The vapour pressure of pure benzene, `C_(6)H_(6)` at `50^(@)C` is 268 Torr. How many moles of non-volatile solute per mol of benzene is required to prepare a solution of benzene is required to prepare a solution of benzenen having a vapour pressure of `167` Torr at `50^(@)C` ?
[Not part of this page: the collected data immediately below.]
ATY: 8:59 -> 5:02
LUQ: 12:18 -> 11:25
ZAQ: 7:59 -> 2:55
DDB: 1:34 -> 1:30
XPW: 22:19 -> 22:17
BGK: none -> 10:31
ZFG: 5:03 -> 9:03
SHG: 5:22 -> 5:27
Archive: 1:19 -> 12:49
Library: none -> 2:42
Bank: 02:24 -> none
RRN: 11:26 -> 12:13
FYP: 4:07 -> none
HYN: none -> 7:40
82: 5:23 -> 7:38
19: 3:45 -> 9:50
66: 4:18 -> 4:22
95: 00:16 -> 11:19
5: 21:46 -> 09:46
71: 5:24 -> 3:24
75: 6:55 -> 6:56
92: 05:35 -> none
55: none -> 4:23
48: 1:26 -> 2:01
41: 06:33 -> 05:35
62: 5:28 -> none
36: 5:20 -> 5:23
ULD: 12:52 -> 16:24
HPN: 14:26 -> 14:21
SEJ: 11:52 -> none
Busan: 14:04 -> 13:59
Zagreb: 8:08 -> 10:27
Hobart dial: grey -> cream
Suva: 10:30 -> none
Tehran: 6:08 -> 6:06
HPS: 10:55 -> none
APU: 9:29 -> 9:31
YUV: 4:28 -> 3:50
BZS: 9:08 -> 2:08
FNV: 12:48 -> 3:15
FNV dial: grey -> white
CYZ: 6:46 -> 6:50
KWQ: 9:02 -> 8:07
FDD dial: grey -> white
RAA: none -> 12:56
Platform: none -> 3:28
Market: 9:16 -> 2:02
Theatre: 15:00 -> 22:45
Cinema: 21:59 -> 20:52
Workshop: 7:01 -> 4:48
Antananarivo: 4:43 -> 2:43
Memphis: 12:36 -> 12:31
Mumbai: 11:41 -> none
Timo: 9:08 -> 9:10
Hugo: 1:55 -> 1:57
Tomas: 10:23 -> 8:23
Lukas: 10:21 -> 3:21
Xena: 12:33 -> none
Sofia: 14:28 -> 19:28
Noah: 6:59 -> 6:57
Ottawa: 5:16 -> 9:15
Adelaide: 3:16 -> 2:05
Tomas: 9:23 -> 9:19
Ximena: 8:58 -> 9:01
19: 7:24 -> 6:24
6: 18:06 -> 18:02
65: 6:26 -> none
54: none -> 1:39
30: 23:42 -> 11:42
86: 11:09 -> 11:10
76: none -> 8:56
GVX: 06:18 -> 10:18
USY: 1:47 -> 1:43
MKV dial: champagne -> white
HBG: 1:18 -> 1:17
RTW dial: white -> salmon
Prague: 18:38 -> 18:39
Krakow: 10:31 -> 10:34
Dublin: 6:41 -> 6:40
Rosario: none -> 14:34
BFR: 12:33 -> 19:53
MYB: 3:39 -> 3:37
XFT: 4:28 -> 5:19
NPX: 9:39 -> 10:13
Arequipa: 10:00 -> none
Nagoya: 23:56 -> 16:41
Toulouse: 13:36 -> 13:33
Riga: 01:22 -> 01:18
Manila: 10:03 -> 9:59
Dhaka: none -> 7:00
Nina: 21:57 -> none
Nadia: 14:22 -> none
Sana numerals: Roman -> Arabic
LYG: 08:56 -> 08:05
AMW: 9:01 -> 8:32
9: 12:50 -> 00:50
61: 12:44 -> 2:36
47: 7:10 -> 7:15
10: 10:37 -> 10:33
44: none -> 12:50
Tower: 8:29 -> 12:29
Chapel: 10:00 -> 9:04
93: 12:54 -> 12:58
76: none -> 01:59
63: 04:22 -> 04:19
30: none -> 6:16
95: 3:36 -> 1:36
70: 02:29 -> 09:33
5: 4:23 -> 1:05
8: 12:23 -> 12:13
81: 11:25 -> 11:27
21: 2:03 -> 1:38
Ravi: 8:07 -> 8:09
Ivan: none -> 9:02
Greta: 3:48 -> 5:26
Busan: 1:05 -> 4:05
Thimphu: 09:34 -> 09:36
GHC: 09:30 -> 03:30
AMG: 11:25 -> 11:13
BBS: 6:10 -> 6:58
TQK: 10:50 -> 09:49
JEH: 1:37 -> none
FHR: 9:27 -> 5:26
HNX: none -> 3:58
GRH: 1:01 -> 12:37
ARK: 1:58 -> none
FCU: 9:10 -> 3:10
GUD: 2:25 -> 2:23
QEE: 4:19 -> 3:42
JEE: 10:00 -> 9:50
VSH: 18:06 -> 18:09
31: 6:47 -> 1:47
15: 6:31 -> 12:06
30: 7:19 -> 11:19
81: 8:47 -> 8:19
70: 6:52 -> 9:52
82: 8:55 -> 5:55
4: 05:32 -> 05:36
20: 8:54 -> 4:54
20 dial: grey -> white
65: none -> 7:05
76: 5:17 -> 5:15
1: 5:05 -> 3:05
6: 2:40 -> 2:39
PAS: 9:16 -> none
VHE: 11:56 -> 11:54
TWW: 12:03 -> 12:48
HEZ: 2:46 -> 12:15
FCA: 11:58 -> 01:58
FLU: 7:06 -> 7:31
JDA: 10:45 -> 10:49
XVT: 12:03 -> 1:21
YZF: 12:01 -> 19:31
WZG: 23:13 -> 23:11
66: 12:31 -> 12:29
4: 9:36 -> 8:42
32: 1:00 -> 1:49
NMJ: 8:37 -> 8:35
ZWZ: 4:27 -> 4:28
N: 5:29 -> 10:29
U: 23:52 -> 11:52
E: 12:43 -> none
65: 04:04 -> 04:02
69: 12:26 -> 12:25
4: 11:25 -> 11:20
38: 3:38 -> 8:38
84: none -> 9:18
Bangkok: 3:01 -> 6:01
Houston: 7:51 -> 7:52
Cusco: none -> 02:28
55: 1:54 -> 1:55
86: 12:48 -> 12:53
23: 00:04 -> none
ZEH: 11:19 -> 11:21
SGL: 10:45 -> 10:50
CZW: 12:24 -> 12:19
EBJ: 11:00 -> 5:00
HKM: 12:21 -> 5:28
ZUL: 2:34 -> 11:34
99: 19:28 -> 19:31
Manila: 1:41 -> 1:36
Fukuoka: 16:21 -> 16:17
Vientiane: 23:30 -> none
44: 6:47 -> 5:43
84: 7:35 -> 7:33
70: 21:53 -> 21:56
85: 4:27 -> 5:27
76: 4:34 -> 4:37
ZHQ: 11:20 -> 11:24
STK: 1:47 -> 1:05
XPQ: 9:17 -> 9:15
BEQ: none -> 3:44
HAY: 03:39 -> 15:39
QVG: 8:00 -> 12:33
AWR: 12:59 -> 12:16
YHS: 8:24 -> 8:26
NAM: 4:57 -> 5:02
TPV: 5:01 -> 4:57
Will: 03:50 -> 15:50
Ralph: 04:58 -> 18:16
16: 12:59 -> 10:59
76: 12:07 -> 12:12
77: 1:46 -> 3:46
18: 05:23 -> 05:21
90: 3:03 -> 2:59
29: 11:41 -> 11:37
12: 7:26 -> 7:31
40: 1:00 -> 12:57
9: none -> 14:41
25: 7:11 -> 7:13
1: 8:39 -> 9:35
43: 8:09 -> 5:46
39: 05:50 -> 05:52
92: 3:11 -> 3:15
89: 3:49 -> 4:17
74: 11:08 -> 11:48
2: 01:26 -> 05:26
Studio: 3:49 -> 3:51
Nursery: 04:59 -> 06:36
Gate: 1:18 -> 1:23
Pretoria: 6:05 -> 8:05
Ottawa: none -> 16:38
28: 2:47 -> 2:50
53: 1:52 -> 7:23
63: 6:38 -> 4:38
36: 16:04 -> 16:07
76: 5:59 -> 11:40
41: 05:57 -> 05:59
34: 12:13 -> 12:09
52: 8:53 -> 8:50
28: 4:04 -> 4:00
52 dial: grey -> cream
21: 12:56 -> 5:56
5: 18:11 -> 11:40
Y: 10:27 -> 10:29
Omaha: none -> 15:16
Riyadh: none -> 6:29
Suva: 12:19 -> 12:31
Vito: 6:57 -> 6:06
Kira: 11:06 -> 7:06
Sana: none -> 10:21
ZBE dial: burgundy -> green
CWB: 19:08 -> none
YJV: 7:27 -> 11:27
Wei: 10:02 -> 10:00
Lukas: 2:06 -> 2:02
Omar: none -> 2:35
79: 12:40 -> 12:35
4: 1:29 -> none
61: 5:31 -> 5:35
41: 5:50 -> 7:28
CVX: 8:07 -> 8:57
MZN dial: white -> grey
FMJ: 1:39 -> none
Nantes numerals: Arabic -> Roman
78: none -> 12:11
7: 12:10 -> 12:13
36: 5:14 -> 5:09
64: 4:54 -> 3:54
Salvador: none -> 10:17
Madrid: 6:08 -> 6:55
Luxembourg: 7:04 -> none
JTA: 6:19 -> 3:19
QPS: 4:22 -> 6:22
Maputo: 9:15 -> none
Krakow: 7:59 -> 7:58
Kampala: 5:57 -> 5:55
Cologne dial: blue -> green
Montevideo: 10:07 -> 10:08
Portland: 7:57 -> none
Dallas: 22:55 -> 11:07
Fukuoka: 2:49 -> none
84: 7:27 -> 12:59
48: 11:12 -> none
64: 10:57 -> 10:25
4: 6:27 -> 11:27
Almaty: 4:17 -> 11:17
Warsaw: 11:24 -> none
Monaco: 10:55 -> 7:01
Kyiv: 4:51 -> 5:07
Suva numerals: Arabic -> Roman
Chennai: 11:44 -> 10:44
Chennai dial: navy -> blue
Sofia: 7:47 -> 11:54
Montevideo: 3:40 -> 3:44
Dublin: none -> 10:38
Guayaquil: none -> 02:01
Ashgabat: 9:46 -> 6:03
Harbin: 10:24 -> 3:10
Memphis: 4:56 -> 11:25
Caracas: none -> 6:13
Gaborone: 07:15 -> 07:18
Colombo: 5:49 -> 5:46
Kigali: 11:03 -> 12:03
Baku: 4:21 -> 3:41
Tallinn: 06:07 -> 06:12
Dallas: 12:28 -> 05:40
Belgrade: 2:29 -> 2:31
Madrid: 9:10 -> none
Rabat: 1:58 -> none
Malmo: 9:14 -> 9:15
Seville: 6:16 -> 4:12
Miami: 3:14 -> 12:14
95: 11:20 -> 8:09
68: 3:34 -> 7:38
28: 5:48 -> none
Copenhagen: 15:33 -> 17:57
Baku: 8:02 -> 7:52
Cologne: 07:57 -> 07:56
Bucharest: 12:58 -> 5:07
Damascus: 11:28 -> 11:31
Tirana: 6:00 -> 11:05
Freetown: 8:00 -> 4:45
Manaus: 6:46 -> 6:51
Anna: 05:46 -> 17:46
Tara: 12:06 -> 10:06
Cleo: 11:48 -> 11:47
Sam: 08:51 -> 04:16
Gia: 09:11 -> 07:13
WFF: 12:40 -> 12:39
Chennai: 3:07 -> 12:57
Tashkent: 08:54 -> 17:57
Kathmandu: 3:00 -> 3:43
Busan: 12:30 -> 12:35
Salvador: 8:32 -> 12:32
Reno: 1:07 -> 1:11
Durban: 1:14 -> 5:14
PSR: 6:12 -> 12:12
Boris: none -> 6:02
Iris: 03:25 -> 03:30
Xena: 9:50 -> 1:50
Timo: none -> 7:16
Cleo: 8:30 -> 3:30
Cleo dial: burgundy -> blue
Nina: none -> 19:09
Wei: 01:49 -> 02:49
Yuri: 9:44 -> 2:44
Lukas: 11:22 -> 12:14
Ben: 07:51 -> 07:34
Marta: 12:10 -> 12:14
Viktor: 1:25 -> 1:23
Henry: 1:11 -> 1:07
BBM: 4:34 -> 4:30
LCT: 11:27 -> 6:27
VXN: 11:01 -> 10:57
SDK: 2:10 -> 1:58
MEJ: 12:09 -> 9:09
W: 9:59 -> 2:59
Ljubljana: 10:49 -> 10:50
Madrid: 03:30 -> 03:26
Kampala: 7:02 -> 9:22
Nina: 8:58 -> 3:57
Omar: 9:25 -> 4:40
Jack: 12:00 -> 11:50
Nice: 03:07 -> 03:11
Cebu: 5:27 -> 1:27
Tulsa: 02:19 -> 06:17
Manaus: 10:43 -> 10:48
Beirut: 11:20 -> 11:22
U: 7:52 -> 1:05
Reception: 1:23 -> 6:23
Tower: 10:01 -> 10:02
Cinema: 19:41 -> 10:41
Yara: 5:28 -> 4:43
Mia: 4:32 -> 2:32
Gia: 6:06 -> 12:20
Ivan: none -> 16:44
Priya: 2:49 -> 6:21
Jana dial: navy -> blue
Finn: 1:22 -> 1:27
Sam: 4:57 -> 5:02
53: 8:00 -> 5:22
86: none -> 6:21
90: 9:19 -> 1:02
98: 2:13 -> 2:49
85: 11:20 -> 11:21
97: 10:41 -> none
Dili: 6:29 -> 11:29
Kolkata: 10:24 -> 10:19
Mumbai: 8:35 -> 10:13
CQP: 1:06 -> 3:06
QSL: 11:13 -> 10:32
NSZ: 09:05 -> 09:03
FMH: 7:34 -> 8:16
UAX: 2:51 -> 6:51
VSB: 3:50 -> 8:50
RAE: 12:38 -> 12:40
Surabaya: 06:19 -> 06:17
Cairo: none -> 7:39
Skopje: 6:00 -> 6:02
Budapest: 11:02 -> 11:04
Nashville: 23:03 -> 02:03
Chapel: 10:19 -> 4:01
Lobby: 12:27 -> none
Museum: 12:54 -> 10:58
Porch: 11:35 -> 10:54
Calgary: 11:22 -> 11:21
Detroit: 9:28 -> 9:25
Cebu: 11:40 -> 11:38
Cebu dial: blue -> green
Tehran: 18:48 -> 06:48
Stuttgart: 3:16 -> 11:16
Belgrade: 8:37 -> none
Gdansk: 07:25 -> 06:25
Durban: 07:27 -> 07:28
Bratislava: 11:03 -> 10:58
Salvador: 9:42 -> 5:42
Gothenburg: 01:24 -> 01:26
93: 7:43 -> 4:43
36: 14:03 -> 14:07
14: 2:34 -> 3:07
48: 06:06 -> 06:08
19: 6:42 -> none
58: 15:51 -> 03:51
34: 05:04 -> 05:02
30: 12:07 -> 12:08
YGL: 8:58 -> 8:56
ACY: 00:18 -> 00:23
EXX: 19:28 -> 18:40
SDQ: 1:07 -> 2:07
To solve the problem, we need to determine how many moles of a non-volatile solute are required to lower the vapor pressure of benzene from its pure state to a specified value. We will use Raoult's Law, which relates the vapor pressure of a solvent in a solution to the mole fraction of the solvent. ### Step-by-Step Solution: 1. **Identify Given Values:** - Vapor pressure of pure benzene, \( P_0 = 268 \) Torr - Vapor pressure of the solution, \( P_s = 167 \) Torr 2. **Calculate the Vapor Pressure Lowering:** \[ \Delta P = P_0 - P_s = 268 \, \text{Torr} - 167 \, \text{Torr} = 101 \, \text{Torr} \] 3. **Use Raoult’s Law:** According to Raoult's Law, the relationship between the vapor pressures is given by: \[ \frac{P_s}{P_0} = X_B \] where \( X_B \) is the mole fraction of benzene in the solution. 4. **Calculate the Mole Fraction of Benzene:** \[ X_B = \frac{P_s}{P_0} = \frac{167}{268} \approx 0.622 \] 5. **Calculate the Mole Fraction of the Solute:** Since the total mole fraction must equal 1: \[ X_A = 1 - X_B = 1 - 0.622 = 0.378 \] where \( X_A \) is the mole fraction of the solute. 6. **Relate Mole Fraction to Moles:** The mole fraction \( X_A \) can also be expressed in terms of moles: \[ X_A = \frac{n_A}{n_A + n_B} \] where \( n_A \) is the number of moles of solute and \( n_B \) is the number of moles of benzene. Assuming we have 1 mole of benzene: \[ n_B = 1 \] Thus, \[ 0.378 = \frac{n_A}{n_A + 1} \] 7. **Solve for \( n_A \):** Rearranging the equation: \[ 0.378(n_A + 1) = n_A \] \[ 0.378n_A + 0.378 = n_A \] \[ n_A - 0.378n_A = 0.378 \] \[ 0.622n_A = 0.378 \] \[ n_A = \frac{0.378}{0.622} \approx 0.607 \] 8. **Conclusion:** The number of moles of non-volatile solute required per mole of benzene is approximately \( 0.607 \). ### Final Answer: The number of moles of non-volatile solute required per mole of benzene is approximately \( 0.607 \).